> THE DATA:
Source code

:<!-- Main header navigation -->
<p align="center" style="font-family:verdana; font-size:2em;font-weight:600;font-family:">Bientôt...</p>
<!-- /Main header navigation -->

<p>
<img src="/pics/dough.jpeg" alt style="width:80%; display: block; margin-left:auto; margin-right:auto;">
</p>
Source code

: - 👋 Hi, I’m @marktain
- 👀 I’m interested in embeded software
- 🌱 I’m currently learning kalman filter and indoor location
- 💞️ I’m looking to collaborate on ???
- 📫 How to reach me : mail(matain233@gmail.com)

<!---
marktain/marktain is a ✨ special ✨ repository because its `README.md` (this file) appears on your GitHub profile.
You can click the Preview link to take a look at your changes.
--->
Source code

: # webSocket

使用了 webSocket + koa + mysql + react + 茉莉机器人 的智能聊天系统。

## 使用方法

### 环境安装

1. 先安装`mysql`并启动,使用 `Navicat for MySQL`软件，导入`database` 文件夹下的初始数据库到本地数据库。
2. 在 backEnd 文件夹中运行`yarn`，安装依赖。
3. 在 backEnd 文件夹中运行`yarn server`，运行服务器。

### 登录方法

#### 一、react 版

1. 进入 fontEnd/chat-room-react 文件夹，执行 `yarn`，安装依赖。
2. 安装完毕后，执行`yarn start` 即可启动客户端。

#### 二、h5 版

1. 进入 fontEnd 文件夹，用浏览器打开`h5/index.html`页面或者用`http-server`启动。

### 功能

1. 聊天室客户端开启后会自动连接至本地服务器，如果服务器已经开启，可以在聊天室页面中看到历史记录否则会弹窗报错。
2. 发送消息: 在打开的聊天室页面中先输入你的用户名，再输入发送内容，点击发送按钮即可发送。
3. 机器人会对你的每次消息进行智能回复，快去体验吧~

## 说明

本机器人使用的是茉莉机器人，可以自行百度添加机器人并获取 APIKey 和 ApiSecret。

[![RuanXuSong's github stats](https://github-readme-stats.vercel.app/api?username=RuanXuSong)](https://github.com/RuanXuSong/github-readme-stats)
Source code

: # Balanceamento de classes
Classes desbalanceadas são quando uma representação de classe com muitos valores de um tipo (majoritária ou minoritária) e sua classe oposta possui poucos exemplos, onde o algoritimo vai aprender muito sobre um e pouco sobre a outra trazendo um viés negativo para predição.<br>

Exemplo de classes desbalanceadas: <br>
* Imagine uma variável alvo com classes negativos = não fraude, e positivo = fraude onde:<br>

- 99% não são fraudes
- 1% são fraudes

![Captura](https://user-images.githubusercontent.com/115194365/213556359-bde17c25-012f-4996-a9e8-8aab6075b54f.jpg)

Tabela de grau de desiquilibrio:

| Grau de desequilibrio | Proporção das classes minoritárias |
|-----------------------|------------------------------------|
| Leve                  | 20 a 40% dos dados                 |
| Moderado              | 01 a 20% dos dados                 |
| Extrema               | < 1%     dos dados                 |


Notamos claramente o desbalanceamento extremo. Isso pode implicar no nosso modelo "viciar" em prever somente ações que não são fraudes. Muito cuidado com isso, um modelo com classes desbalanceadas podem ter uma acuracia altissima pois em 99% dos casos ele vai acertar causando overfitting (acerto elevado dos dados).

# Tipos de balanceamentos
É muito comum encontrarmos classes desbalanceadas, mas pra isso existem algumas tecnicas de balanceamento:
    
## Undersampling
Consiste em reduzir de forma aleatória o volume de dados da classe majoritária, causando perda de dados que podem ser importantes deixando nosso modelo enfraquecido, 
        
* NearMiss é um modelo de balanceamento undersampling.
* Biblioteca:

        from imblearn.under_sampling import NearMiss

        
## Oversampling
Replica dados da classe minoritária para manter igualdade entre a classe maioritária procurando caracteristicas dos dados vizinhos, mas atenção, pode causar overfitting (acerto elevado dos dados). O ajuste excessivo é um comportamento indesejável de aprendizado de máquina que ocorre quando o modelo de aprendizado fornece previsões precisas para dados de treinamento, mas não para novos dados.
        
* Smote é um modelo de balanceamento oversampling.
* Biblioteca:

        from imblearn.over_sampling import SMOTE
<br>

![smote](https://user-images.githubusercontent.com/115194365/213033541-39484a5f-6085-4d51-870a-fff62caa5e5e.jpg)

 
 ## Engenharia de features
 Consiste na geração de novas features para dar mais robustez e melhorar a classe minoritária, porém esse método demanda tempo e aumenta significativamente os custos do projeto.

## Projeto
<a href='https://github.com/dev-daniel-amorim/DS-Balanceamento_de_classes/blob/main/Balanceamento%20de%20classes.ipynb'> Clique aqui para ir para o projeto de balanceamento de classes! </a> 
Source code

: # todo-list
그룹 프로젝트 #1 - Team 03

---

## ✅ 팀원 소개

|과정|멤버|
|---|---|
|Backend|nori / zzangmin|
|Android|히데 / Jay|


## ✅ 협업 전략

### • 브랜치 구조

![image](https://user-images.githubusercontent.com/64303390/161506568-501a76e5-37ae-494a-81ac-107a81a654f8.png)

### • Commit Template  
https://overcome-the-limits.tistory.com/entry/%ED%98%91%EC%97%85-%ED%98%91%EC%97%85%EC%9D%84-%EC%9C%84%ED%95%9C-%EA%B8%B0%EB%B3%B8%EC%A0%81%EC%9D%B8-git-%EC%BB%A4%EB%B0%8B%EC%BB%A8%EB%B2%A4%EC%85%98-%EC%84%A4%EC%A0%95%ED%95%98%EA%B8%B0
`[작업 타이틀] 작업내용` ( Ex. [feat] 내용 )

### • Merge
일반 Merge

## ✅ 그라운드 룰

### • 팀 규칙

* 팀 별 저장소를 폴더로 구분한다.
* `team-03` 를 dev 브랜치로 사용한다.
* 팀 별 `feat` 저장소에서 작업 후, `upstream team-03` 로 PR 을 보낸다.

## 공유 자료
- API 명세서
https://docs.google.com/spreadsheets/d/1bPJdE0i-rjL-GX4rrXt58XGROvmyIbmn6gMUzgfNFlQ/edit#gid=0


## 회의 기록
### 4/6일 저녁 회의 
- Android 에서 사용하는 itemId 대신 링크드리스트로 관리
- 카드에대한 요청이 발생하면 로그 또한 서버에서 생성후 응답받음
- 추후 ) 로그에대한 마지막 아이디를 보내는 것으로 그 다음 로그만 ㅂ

> THE PROBLEM: What is needed is an exact copy of all the records.

> TASK ANSWER:
Source code

:<!-- Main header navigation -->
<p align="center" style="font-family:verdana; font-size:2em;font-weight:600;font-family:">Bientôt...</p>
<!-- /Main header navigation -->

<p>
<img src="/pics/dough.jpeg" alt style="width:80%; display: block; margin-left:auto; margin-right:auto;">
</p>
Source code

: - 👋 Hi, I’m @marktain
- 👀 I’m interested in embeded software
- 🌱 I’m currently learning kalman filter and indoor location
- 💞️ I’m looking to collaborate on ???
- 📫 How to reach me : mail(matain233@gmail.com)

<!---
marktain/marktain is a ✨ special ✨ repository because its `README.md` (this file) appears on your GitHub profile.
You can click the Preview link to take a look at your changes.
--->
Source code

: # webSocket

使用了 webSocket + koa + mysql + react + 茉莉机器人 的智能聊天系统。

## 使用方法

### 环境安装

1. 先安装`mysql`并启动,使用 `Navicat for MySQL`软件，导入`database` 文件夹下的初始数据库到本地数据库。
2. 在 backEnd 文件夹中运行`yarn`，安装依赖。
3. 在 backEnd 文件夹中运行`yarn server`，运行服务器。

### 登录方法

#### 一、react 版

1. 进入 fontEnd/chat-room-react 文件夹，执行 `yarn`，安装依赖。
2. 安装完毕后，执行`yarn start` 即可启动客户端。

#### 二、h5 版

1. 进入 fontEnd 文件夹，用浏览器打开`h5/index.html`页面或者用`http-server`启动。

### 功能

1. 聊天室客户端开启后会自动连接至本地服务器，如果服务器已经开启，可以在聊天室页面中看到历史记录否则会弹窗报错。
2. 发送消息: 在打开的聊天室页面中先输入你的用户名，再输入发送内容，点击发送按钮即可发送。
3. 机器人会对你的每次消息进行智能回复，快去体验吧~

## 说明

本机器人使用的是茉莉机器人，可以自行百度添加机器人并获取 APIKey 和 ApiSecret。

[![RuanXuSong's github stats](https://github-readme-stats.vercel.app/api?username=RuanXuSong)](https://github.com/RuanXuSong/github-readme-stats)
Source code

: # Balanceamento de classes
Classes desbalanceadas são quando uma representação de classe com muitos valores de um tipo (majoritária ou minoritária) e sua classe oposta possui poucos exemplos, onde o algoritimo vai aprender muito sobre um e pouco sobre a outra trazendo um viés negativo para predição.<br>

Exemplo de classes desbalanceadas: <br>
* Imagine uma variável alvo com classes negativos = não fraude, e positivo = fraude onde:<br>

- 99% não são fraudes
- 1% são fraudes

![Captura](https://user-images.githubusercontent.com/115194365/213556359-bde17c25-012f-4996-a9e8-8aab6075b54f.jpg)

Tabela de grau de desiquilibrio:

| Grau de desequilibrio | Proporção das classes minoritárias |
|-----------------------|------------------------------------|
| Leve                  | 20 a 40% dos dados                 |
| Moderado              | 01 a 20% dos dados                 |
| Extrema               | < 1%     dos dados                 |


Notamos claramente o desbalanceamento extremo. Isso pode implicar no nosso modelo "viciar" em prever somente ações que não são fraudes. Muito cuidado com isso, um modelo com classes desbalanceadas podem ter uma acuracia altissima pois em 99% dos casos ele vai acertar causando overfitting (acerto elevado dos dados).

# Tipos de balanceamentos
É muito comum encontrarmos classes desbalanceadas, mas pra isso existem algumas tecnicas de balanceamento:
    
## Undersampling
Consiste em reduzir de forma aleatória o volume de dados da classe majoritária, causando perda de dados que podem ser importantes deixando nosso modelo enfraquecido, 
        
* NearMiss é um modelo de balanceamento undersampling.
* Biblioteca:

        from imblearn.under_sampling import NearMiss

        
## Oversampling
Replica dados da classe minoritária para manter igualdade entre a classe maioritária procurando caracteristicas dos dados vizinhos, mas atenção, pode causar overfitting (acerto elevado dos dados). O ajuste excessivo é um comportamento indesejável de aprendizado de máquina que ocorre quando o modelo de aprendizado fornece previsões precisas para dados de treinamento, mas não para novos dados.
        
* Smote é um modelo de balanceamento oversampling.
* Biblioteca:

        from imblearn.over_sampling import SMOTE
<br>

![smote](https://user-images.githubusercontent.com/115194365/213033541-39484a5f-6085-4d51-870a-fff62caa5e5e.jpg)

 
 ## Engenharia de features
 Consiste na geração de novas features para dar mais robustez e melhorar a classe minoritária, porém esse método demanda tempo e aumenta significativamente os custos do projeto.

## Projeto
<a href='https://github.com/dev-daniel-amorim/DS-Balanceamento_de_classes/blob/main/Balanceamento%20de%20classes.ipynb'> Clique aqui para ir para o projeto de balanceamento de classes! </a> 
Source code

: # todo-list
그룹 프로젝트 #1 - Team 03

---

## ✅ 팀원 소개

|과정|멤버|
|---|---|
|Backend|nori / zzangmin|
|Android|히데 / Jay|


## ✅ 협업 전략

### • 브랜치 구조

![image](https://user-images.githubusercontent.com/64303390/161506568-501a76e5-37ae-494a-81ac-107a81a654f8.png)

### • Commit Template  
https://overcome-the-limits.tistory.com/entry/%ED%98%91%EC%97%85-%ED%98%91%EC%97%85%EC%9D%84-%EC%9C%84%ED%95%9C-%EA%B8%B0%EB%B3%B8%EC%A0%81%EC%9D%B8-git-%EC%BB%A4%EB%B0%8B%EC%BB%A8%EB%B2%A4%EC%85%98-%EC%84%A4%EC%A0%95%ED%95%98%EA%B8%B0
`[작업 타이틀] 작업내용` ( Ex. [feat] 내용 )

### • Merge
일반 Merge

## ✅ 그라운드 룰

### • 팀 규칙

* 팀 별 저장소를 폴더로 구분한다.
* `team-03` 를 dev 브랜치로 사용한다.
* 팀 별 `feat` 저장소에서 작업 후, `upstream team-03` 로 PR 을 보낸다.

## 공유 자료
- API 명세서
https://docs.google.com/spreadsheets/d/1bPJdE0i-rjL-GX4rrXt58XGROvmyIbmn6gMUzgfNFlQ/edit#gid=0


## 회의 기록
### 4/6일 저녁 회의 
- Android 에서 사용하는 itemId 대신 링크드리스트로 관리
- 카드에대한 요청이 발생하면 로그 또한 서버에서 생성후 응답받음
- 추후 ) 로그에대한 마지막 아이디를 보내는 것으로 그 다음 로그만 ㅂ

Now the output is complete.